When the FBI released state-by-state crime statistics earlier this week, Hawaii won a small victory: The Aloha State's numbers were actually included.
After years of lagging behind other states, Hawaii police departments are finally reporting crime data to the FBI on time.
Since the 1930s, the Uniformed Crime Reporting system has tracked everything from murders to car break-ins for every state in the country.
And for years, Hawaii's figures haven't always been available.
Citing staffing issues, the Honolulu Police Department was several years behind in their required reporting. And the Kauai Police Department was also late because of computer issues.
Maui and Hawaii County would sometimes need brief extensions, but did complete their reporting.
The new Hawaii crime figures show that property crimes are way up in the islands, while there was a slight uptick in violent crimes from 2014.
Statewide, there were 54,346 property crimes in 2015, up 17 percent from the year before. The increase was driven by thefts, which saw a 26 percent increase over the period.

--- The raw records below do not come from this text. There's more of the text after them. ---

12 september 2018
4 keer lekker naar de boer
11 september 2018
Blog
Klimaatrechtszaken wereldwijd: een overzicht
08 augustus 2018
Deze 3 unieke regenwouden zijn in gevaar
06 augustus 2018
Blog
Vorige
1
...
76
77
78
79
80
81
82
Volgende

Meanwhile, there were 4,201 violent crimes statewide in 2015, the figures show, up from 3,362 the year before.
In Honolulu, property crime went up by about 1 percent, to 31,085 crimes. There were 2,437 violent crimes last year, meanwhile, an increase of 7 percent from the year before.
The numbers are vital for understanding crime trends and broader social problems, officials say.
"Crime and justice is something that is important to all of us," said Paul Perrone, chief of research for the state Attorney General's Office. "Everybody and their brother uses this data for something or another."
The UCR system provides a peek into crime in every state, in an easy-to-understand way.
"It compares apples to apples," he said.
University of Hawaii Women's Studies Professor Meda Chesney-Lind has been a vocal critic of Hawaii's inability to report the UCR data, and applauded the state's inclusion this year.
"We had a void of about five years where we didn't know," she said. "Hawaii residents and visitors should have access to these numbers.
"Sometimes, it feels like the crime rate is going out of control like things are getting worse and worse, with these numbers we can say to people, take a deep breath it's actually better than a decade ago."
Police departments are supposed to submit the information to the state Attorney General's office. Perrone then sends it to the federal government.
"The bottom line is, when you add it all up and say, 'Is crime up or down?' it's something that everybody wants to know," Perrone said.
Going forward, a new law requires the four counties to meet the FBI's next crime reporting deadline, which will be March 2017. The good news: Perrone says the four counties have told him they'll be reporting on time.